AUFGABEN >>
1. Wie viele Täter wurden laut dem Auszug zu Haftstrafen verurteilt?
2. Gib bitte den Auszug wortgetreu wieder, beginnend mit „Haftstrafen für Sportplatzschläger“ und fortlaufend bis einschließlich „mit Gewalt austragen?“.
3. Übersetze aus dem Auszug den Satz „Ein halbes Jahr nach einem Überfall auf ein Fußballspiel, bei dem Spieler und Zuschauer verprügelt wurden, sind am Freitag sieben Täter zu Haftstrafen verurteilt worden.“ ins Englische.

Wieder mal ein politisch motiviertes Urteil aus Aachen

Gerechtigkeit (Foto: Michal Kalasek/Shutterstock
Gerechtigkeit (Foto: Michal Kalasek/Shutterstock

Der „Generalanzeiger Bonn meldete am 20. Mai 2017 u.a.:

Haftstrafen für Sportplatzschläger

(Aachen) Ein halbes Jahr nach einem Überfall auf ein Fußballspiel, bei dem Spieler und Zuschauer verprügelt wurden, sind am Freitag sieben Täter zu Haftstrafen verurteilt worden.

Laut dem Richter könne man bei der Auseinandersetzung zwischen Volksgruppen  türkischer und libanesischer Herkunft aber nicht von Kulturkampf sprechen – diese  Auseinandersetzungen gebe es auch in deutschen Großfamilien. dpa“

Der Richter begründet das ganz bestimmt milde Urteil

(die Höhe wird verschwiegen!) gegen die gewalttätige Ausländerbanden damit, „dass das unter deutschen Großfamilien auch vorkäme“!!!

Wo bitte schön gab/gibt denn solche Beispiele als Beleg für diese richterliche These?

Wo gab/gibt es denn solche gewalttätigen deutschen Großfamilien (Clans) wie hier bei Türken und Libanesen, die ihre Konflikte öffentlich mit Gewalt austragen?

Es kristallisiert sich immer mehr heraus, dass die deutsche Justiz nicht mehr funktioniert (wie z.B. auch im Totschlag-Verfahren von Niklas Pöhler u.a.), dass diese politisch urteilt und dadurch den demokratischen Rechtsstaat massiv gefährdet und aushöhlt.

Justizia ist auf dem politischen Auge blind geworden, ganz besonders dann, wenn Ausländer die Täter und Deutsche die Opfer sind.

ERFASSTE DATEN >>
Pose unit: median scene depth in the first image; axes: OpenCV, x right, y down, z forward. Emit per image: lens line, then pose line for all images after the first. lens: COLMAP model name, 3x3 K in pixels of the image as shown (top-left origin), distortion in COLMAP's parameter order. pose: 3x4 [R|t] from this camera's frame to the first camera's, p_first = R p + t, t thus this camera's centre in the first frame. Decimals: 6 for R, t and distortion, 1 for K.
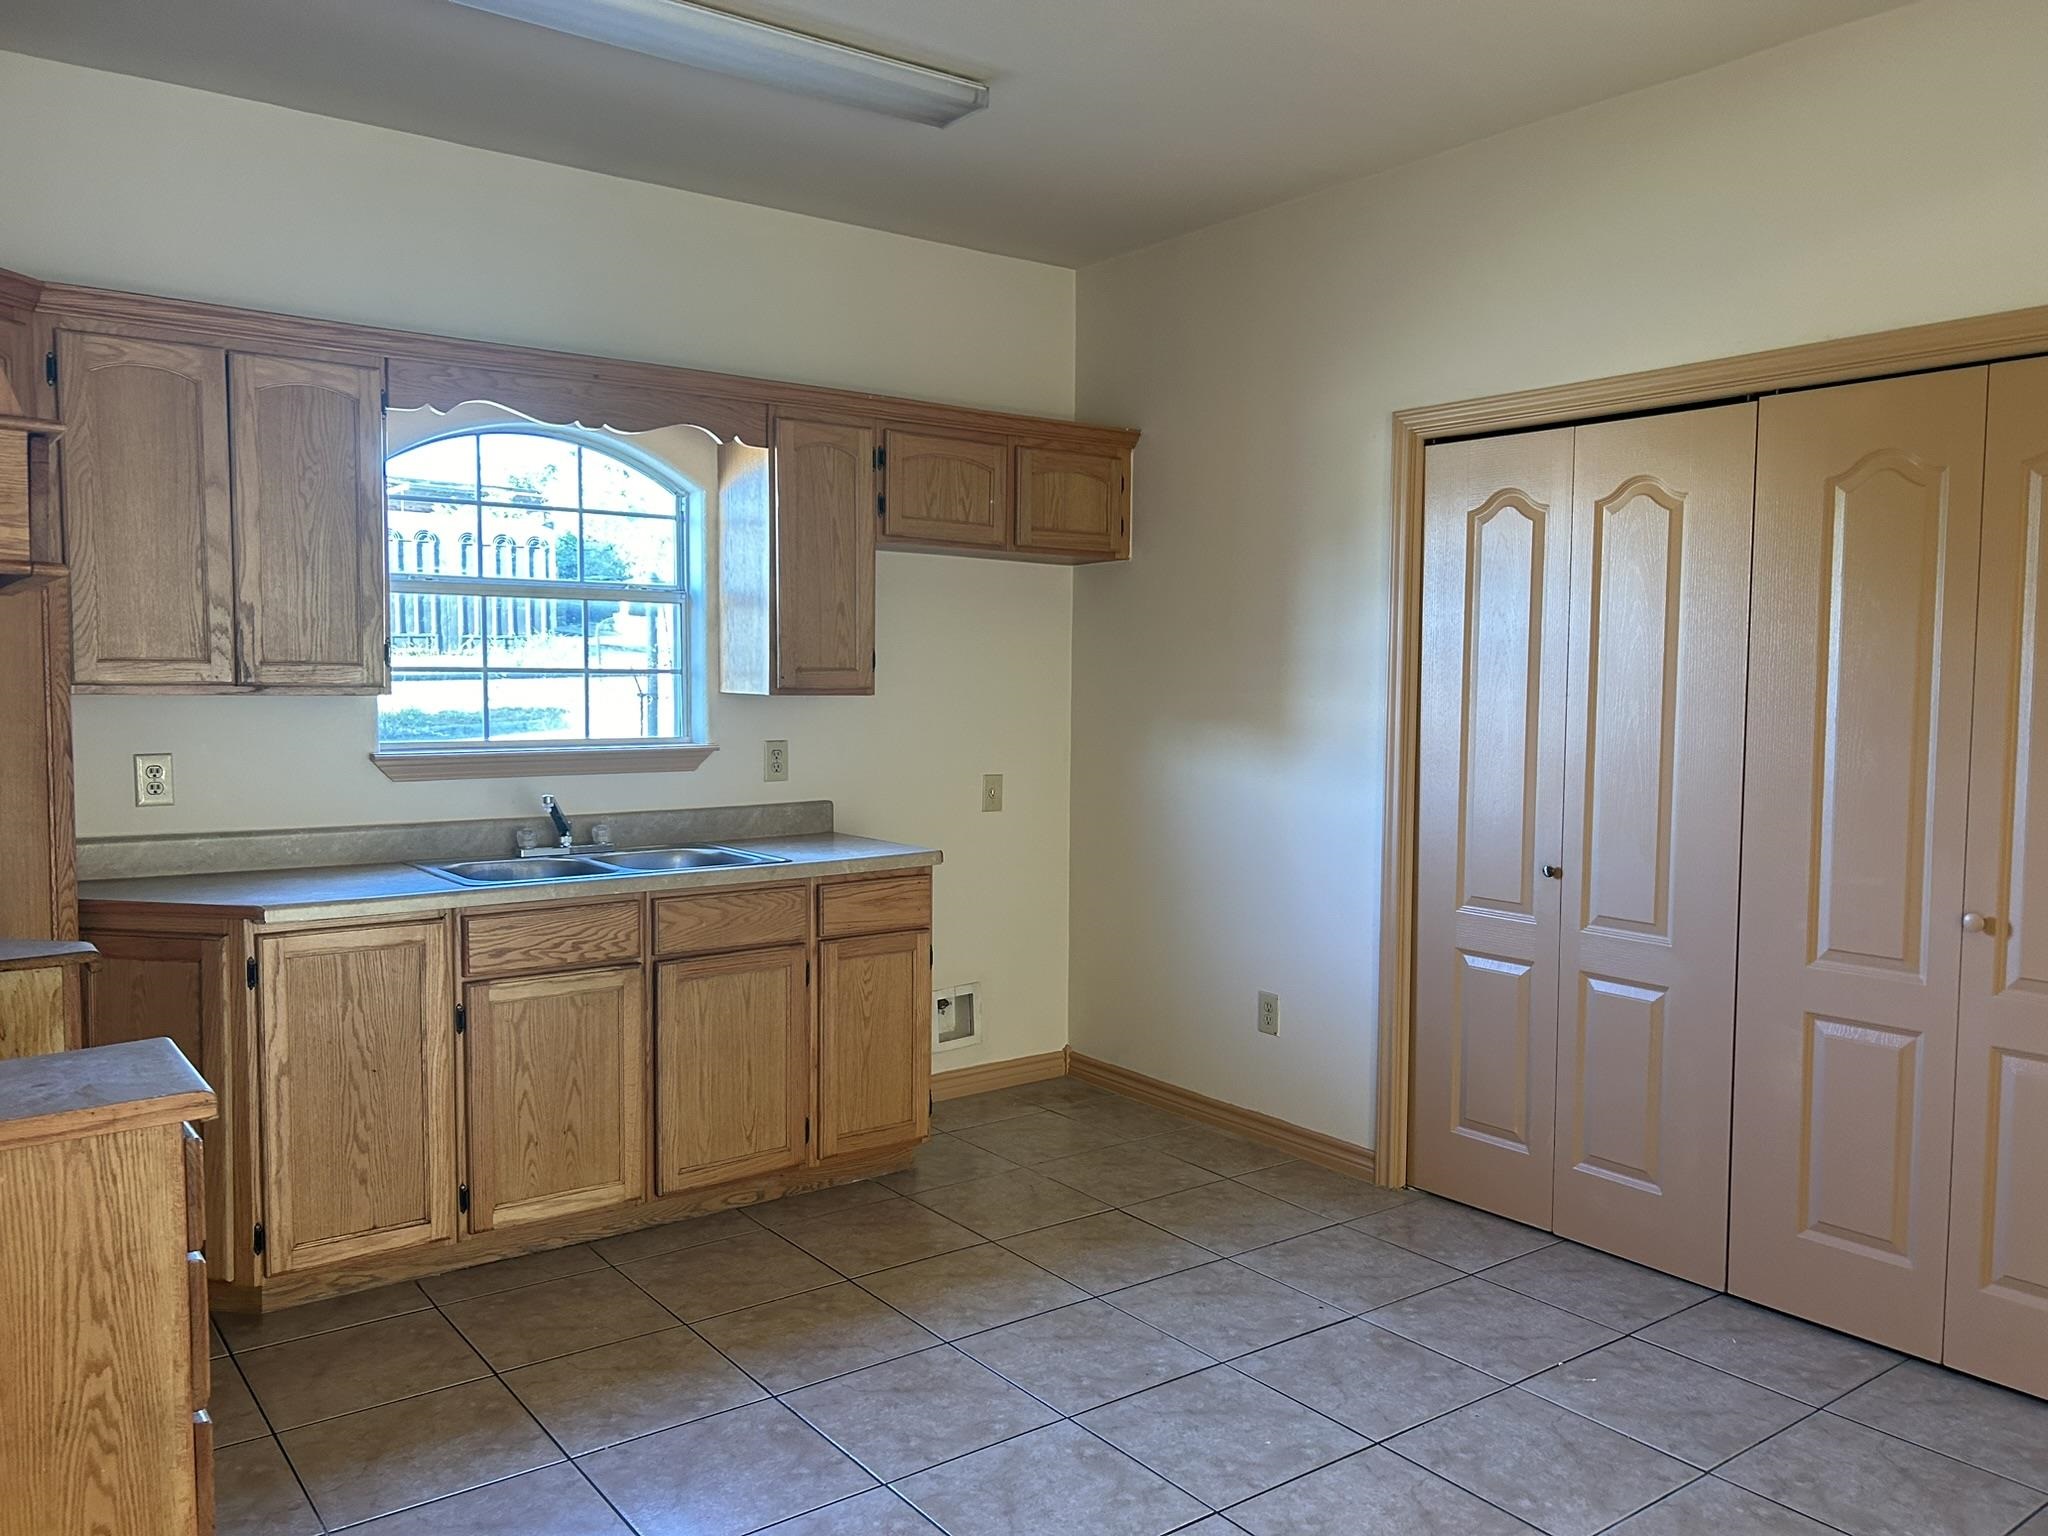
lens RADIAL K [[1539.2, 0, 1021.9], [0, 1539.2, 783.1], [0, 0, 1]] dist [0.051504, -0.073377]
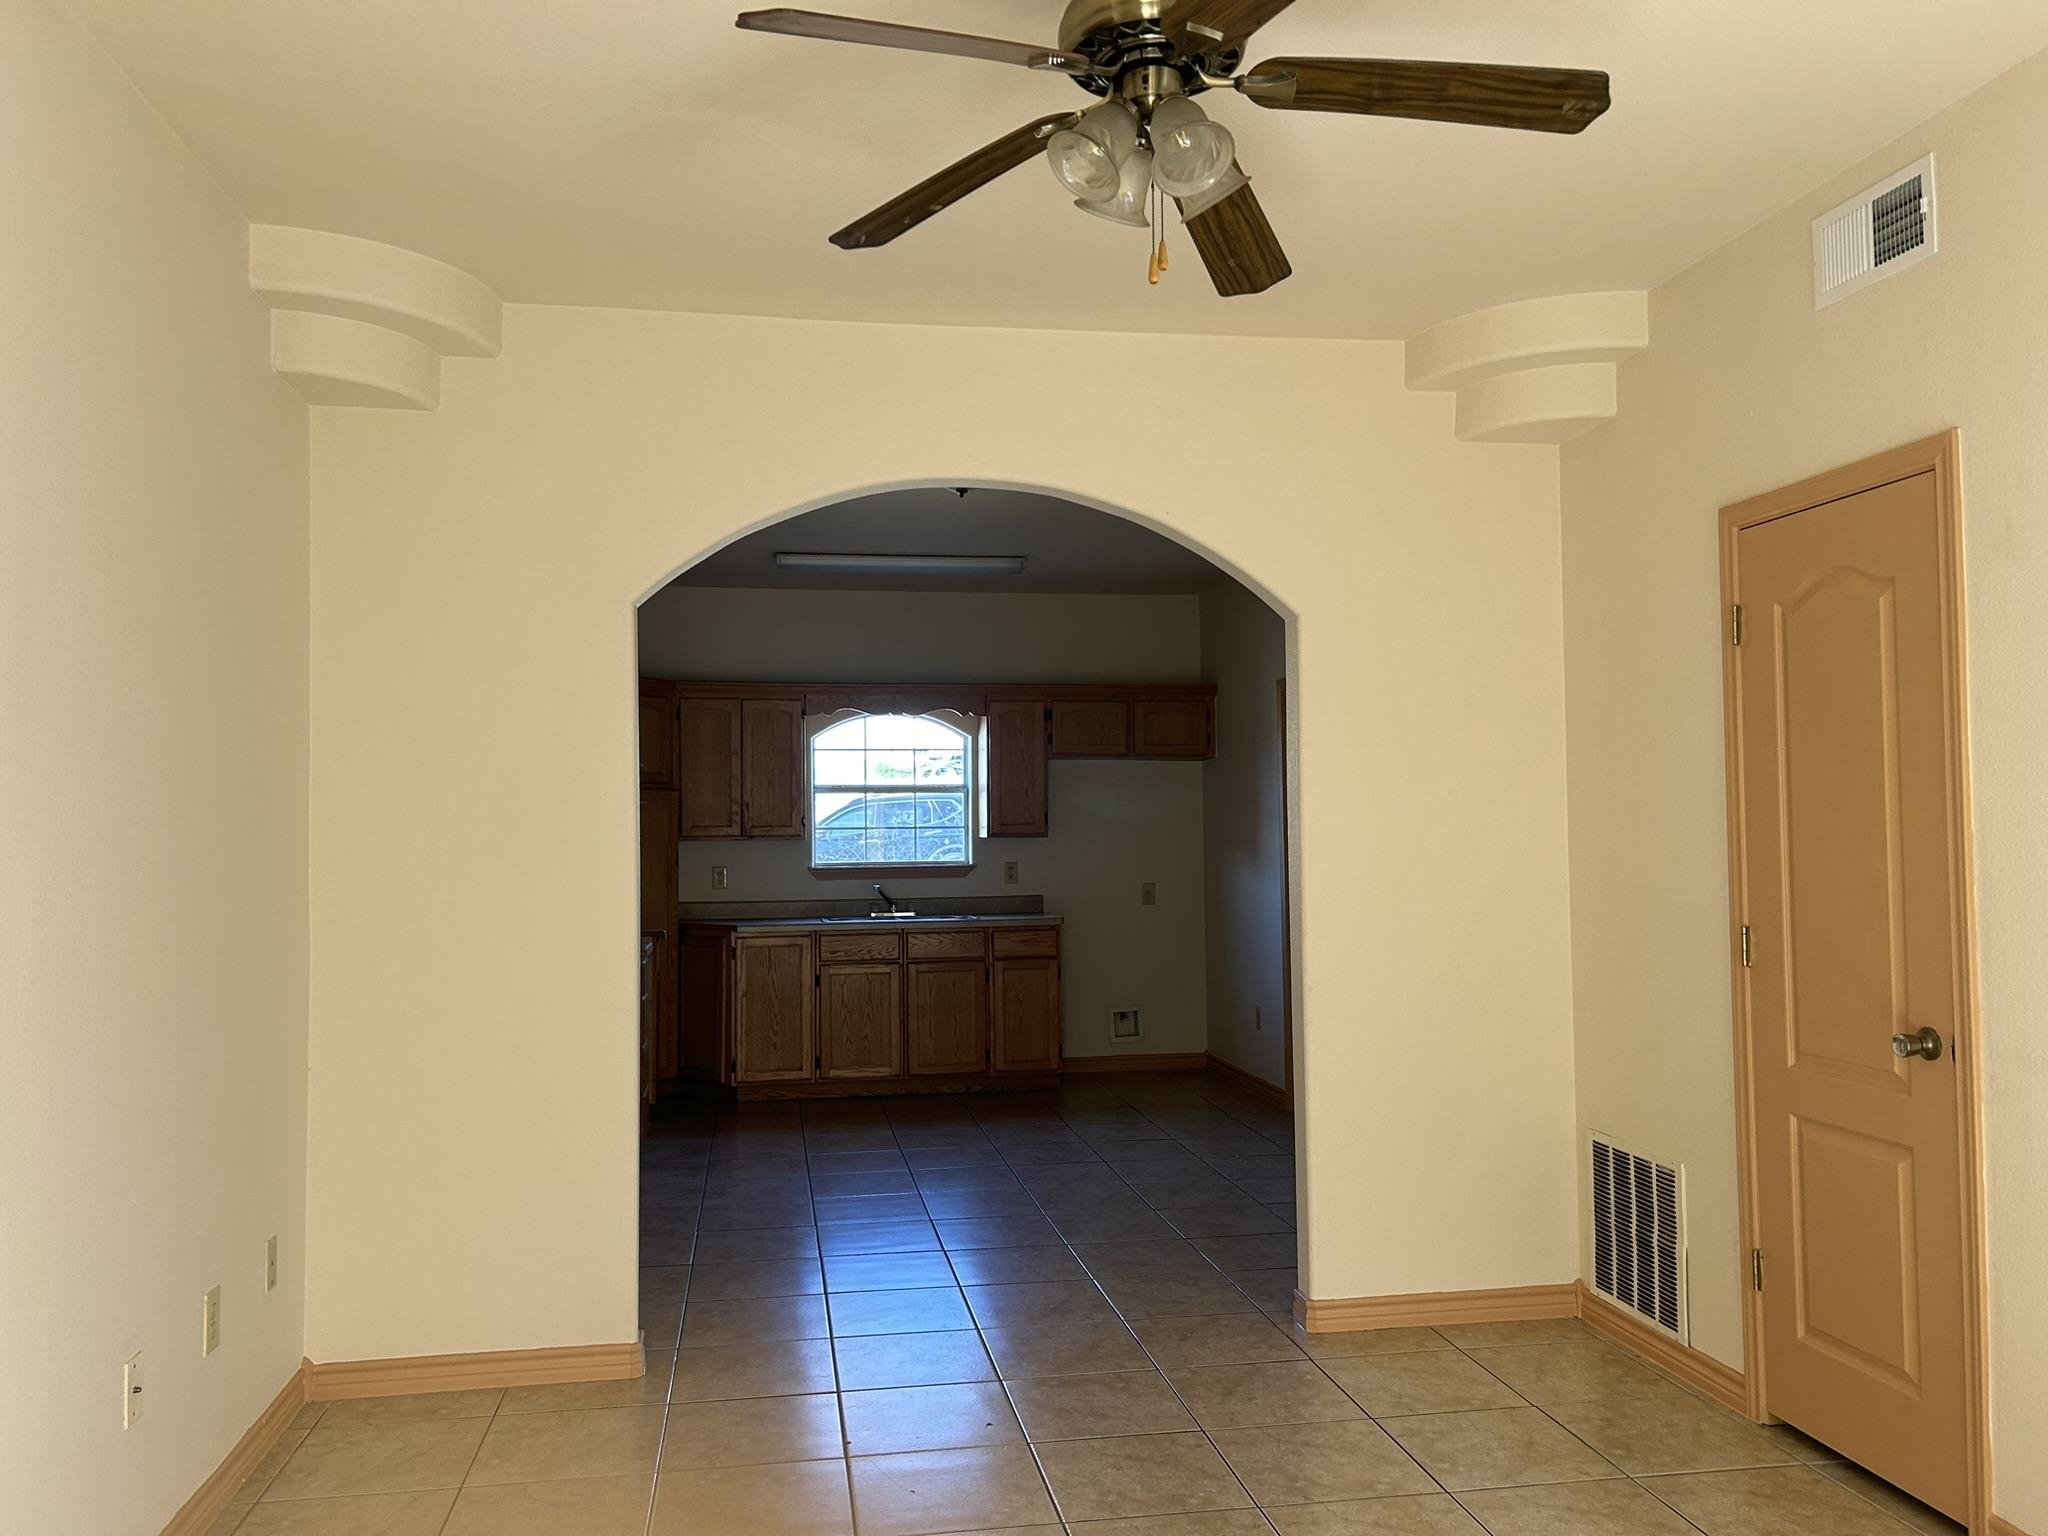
lens RADIAL K [[1547.2, 0, 1024.0], [0, 1547.2, 768.0], [0, 0, 1]] dist [0.125169, -0.075412]
pose [[0.888944, -0.038150, -0.456425, 0.917221], [-0.014660, 0.993644, -0.111606, 0.087660], [0.457782, 0.105902, 0.882735, -0.869236]]
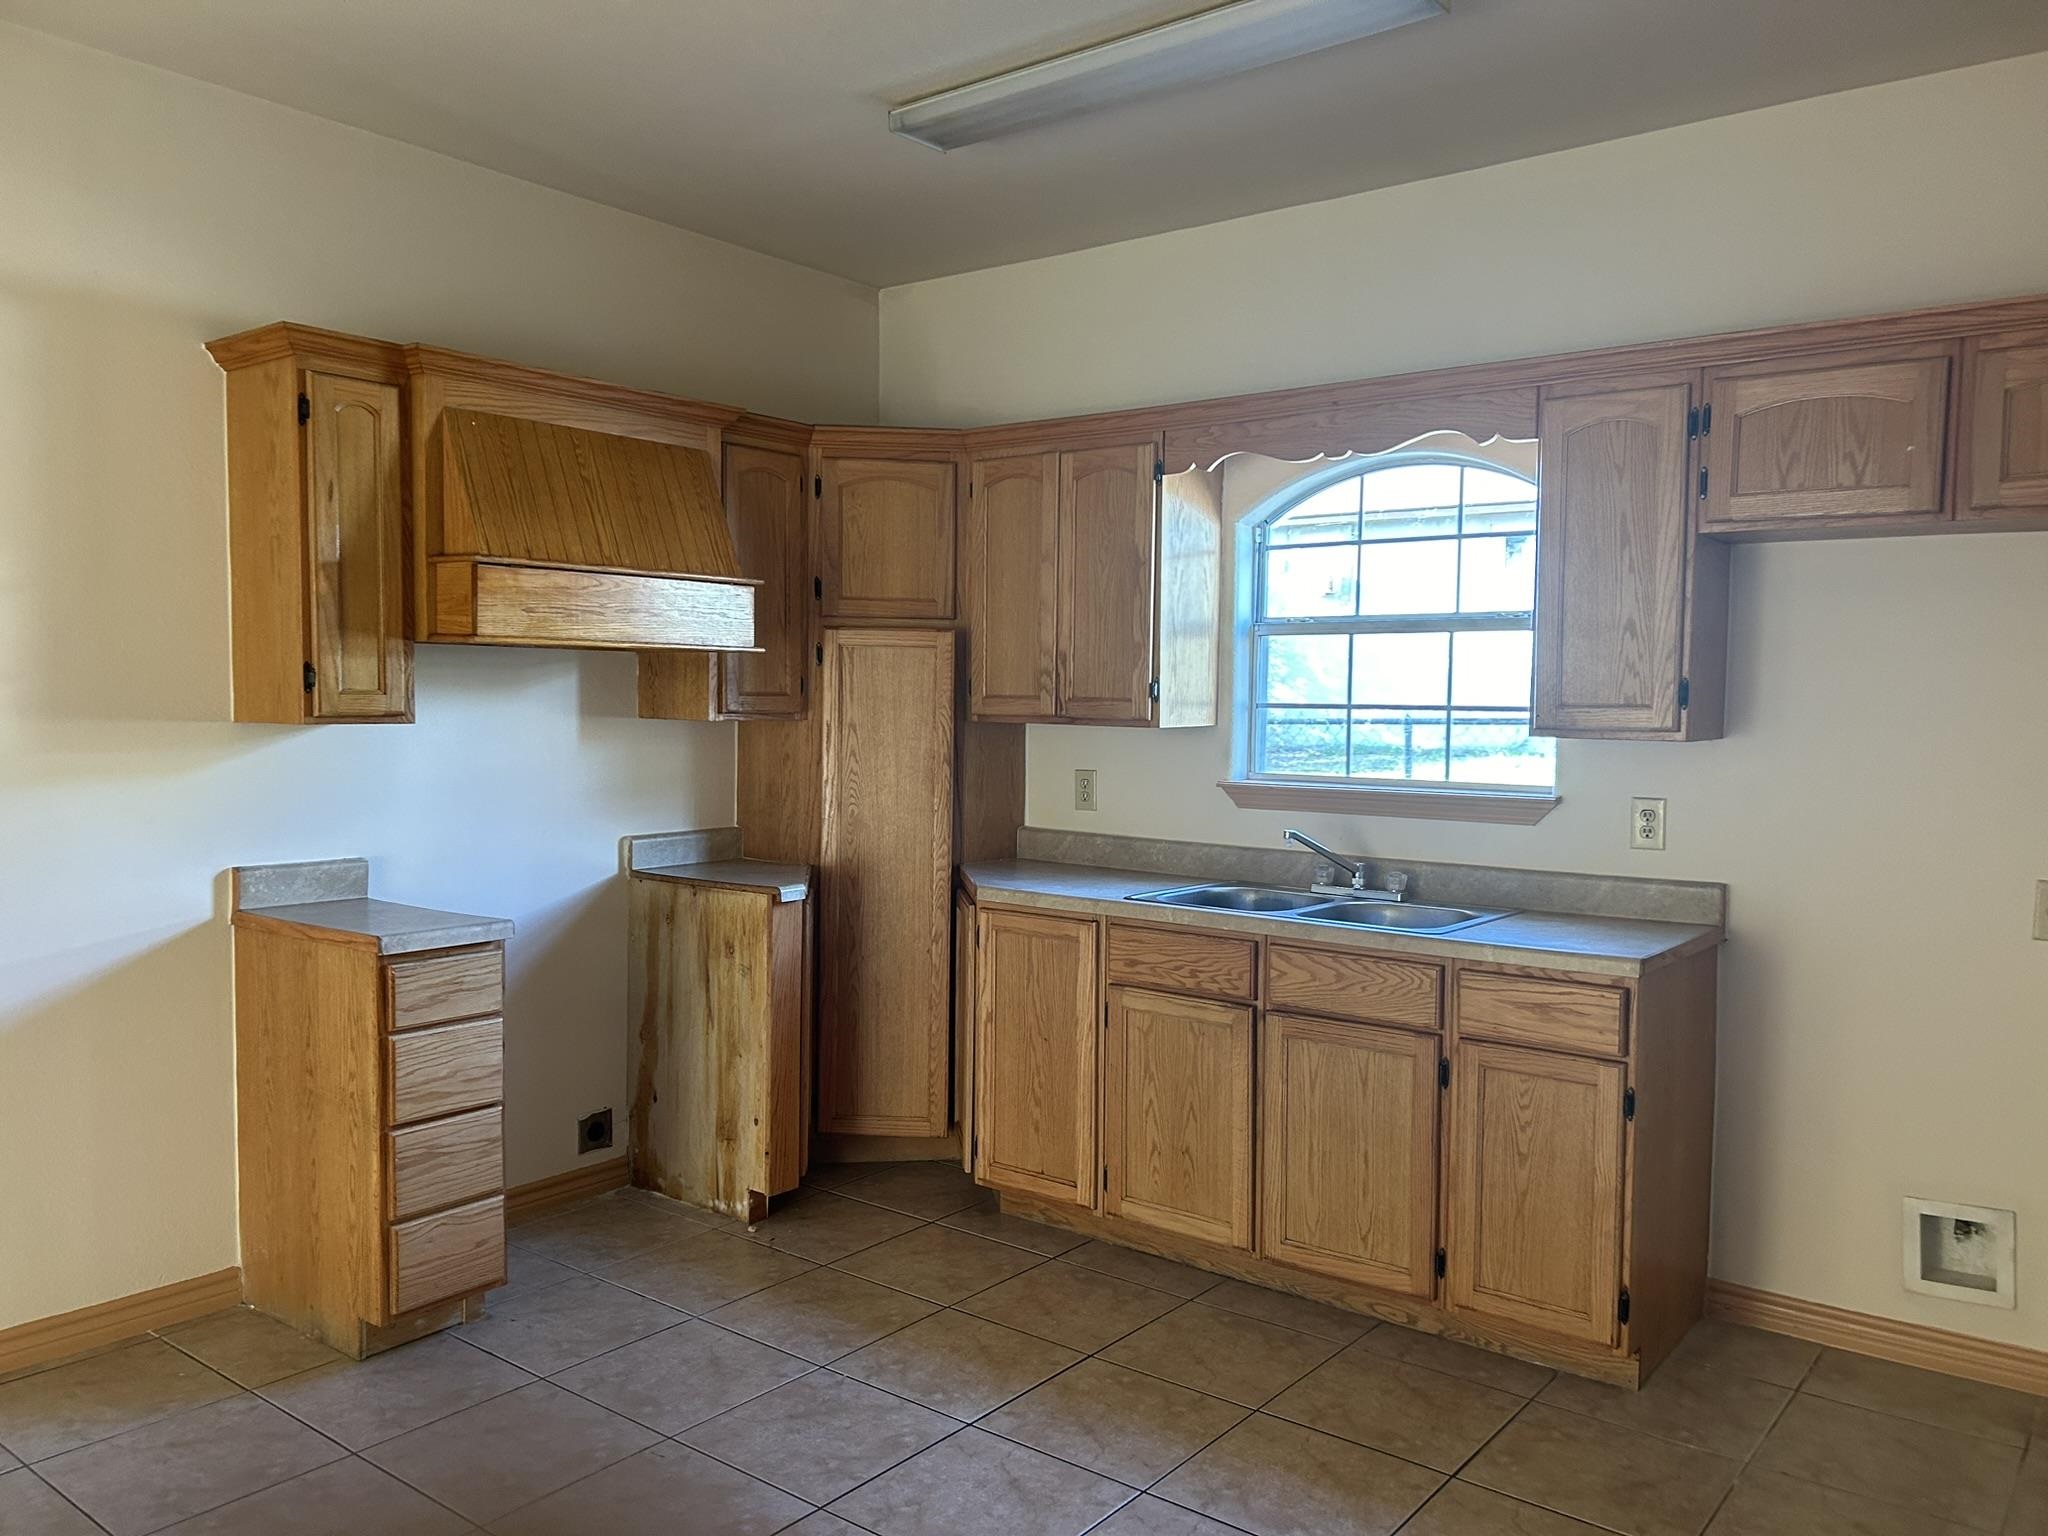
lens RADIAL K [[1541.4, 0, 1016.1], [0, 1541.4, 782.2], [0, 0, 1]] dist [0.092974, -0.186475]
pose [[0.260189, 0.048741, -0.964327, 0.654403], [-0.081834, 0.996245, 0.028275, -0.039751], [0.962084, 0.071558, 0.263201, 0.601135]]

ANTWORTEN >>
1. Sieben Täter.

2.
Haftstrafen für Sportplatzschläger

(Aachen) Ein halbes Jahr nach einem Überfall auf ein Fußballspiel, bei dem Spieler und Zuschauer verprügelt wurden, sind am Freitag sieben Täter zu Haftstrafen verurteilt worden.

Laut dem Richter könne man bei der Auseinandersetzung zwischen Volksgruppen  türkischer und libanesischer Herkunft aber nicht von Kulturkampf sprechen – diese  Auseinandersetzungen gebe es auch in deutschen Großfamilien. dpa“

Der Richter begründet das ganz bestimmt milde Urteil

(die Höhe wird verschwiegen!) gegen die gewalttätige Ausländerbanden damit, „dass das unter deutschen Großfamilien auch vorkäme“!!!

Wo bitte schön gab/gibt denn solche Beispiele als Beleg für diese richterliche These?

Wo gab/gibt es denn solche gewalttätigen deutschen Großfamilien (Clans) wie hier bei Türken und Libanesen, die ihre Konflikte öffentlich mit Gewalt austragen?

3. Half a year after an attack on a soccer game in which players and spectators were beaten up, seven perpetrators were sentenced to prison terms on Friday.